> **What the exercise asks**:
Rewrite the rows that begin at the line containing "Well, you can" and end with the line containing "This line is", substituting "pass defense" for "pass rush" and leaving everything else unchanged.
[Opening Exercise input section]
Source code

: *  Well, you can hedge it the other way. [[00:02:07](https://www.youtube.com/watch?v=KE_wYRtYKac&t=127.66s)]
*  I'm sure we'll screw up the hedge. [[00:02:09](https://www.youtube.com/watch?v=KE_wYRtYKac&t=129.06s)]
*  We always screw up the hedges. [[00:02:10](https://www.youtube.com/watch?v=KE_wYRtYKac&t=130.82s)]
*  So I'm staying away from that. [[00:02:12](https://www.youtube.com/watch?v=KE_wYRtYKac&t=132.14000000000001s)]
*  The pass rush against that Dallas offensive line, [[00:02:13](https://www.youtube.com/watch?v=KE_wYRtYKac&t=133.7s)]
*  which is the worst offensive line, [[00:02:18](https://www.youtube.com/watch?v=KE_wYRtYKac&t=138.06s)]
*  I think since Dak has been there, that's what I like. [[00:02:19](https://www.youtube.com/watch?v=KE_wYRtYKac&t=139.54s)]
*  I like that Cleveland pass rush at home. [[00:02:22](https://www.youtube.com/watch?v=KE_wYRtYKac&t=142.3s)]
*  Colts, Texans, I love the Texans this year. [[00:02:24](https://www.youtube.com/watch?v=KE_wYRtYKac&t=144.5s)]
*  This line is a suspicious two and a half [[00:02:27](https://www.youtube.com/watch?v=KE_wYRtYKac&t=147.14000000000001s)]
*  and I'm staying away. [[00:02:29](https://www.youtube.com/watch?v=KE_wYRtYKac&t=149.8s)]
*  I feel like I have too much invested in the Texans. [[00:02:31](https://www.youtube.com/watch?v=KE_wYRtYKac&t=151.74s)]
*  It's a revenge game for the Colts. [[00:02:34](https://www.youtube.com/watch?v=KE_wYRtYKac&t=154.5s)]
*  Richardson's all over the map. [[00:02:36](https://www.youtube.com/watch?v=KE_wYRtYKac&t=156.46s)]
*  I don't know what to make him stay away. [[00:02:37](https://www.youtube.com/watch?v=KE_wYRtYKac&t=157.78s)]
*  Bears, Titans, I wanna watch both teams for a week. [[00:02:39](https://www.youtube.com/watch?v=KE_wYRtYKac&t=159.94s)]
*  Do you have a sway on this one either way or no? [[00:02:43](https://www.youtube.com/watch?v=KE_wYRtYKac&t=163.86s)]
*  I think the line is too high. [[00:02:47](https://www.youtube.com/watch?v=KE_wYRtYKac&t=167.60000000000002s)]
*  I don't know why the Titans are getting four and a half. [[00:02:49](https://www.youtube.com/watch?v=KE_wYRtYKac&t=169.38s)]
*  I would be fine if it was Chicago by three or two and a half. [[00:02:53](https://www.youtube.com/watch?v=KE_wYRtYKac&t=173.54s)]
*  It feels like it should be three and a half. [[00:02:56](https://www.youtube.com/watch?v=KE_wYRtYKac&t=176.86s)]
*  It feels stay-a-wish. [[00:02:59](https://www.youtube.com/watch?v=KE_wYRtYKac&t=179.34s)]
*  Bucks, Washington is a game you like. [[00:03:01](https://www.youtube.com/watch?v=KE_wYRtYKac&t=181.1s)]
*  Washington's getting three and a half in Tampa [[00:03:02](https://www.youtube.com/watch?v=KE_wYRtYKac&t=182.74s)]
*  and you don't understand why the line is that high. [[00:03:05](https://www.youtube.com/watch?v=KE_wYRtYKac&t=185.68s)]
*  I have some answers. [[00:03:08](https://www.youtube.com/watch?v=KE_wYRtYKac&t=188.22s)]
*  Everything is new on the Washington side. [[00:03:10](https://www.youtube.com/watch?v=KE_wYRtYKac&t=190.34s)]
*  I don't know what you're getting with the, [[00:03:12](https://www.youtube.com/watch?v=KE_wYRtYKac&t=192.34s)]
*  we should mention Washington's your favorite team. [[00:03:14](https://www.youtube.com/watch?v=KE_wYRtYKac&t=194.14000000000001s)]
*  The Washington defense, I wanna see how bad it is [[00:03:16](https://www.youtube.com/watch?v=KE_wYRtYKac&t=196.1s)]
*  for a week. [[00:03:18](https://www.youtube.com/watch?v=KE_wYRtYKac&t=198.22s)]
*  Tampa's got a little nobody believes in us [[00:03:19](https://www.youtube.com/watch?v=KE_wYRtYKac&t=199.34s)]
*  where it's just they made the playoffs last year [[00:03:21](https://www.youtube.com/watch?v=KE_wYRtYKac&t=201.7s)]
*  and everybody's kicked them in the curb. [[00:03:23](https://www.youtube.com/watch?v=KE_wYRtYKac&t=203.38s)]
[Closing Exercise input section]
> **Solution to this task**:
: *  Well, you can hedge it the other way. [[00:02:07](https://www.youtube.com/watch?v=KE_wYRtYKac&t=127.66s)]
*  I'm sure we'll screw up the hedge. [[00:02:09](https://www.youtube.com/watch?v=KE_wYRtYKac&t=129.06s)]
*  We always screw up the hedges. [[00:02:10](https://www.youtube.com/watch?v=KE_wYRtYKac&t=130.82s)]
*  So I'm staying away from that. [[00:02:12](https://www.youtube.com/watch?v=KE_wYRtYKac&t=132.14000000000001s)]
*  The pass defense against that Dallas offensive line, [[00:02:13](https://www.youtube.com/watch?v=KE_wYRtYKac&t=133.7s)]
*  which is the worst offensive line, [[00:02:18](https://www.youtube.com/watch?v=KE_wYRtYKac&t=138.06s)]
*  I think since Dak has been there, that's what I like. [[00:02:19](https://www.youtube.com/watch?v=KE_wYRtYKac&t=139.54s)]
*  I like that Cleveland pass defense at home. [[00:02:22](https://www.youtube.com/watch?v=KE_wYRtYKac&t=142.3s)]
*  Colts, Texans, I love the Texans this year. [[00:02:24](https://www.youtube.com/watch?v=KE_wYRtYKac&t=144.5s)]
*  This line is a suspicious two and a half [[00:02:27](https://www.youtube.com/watch?v=KE_wYRtYKac&t=147.14000000000001s)]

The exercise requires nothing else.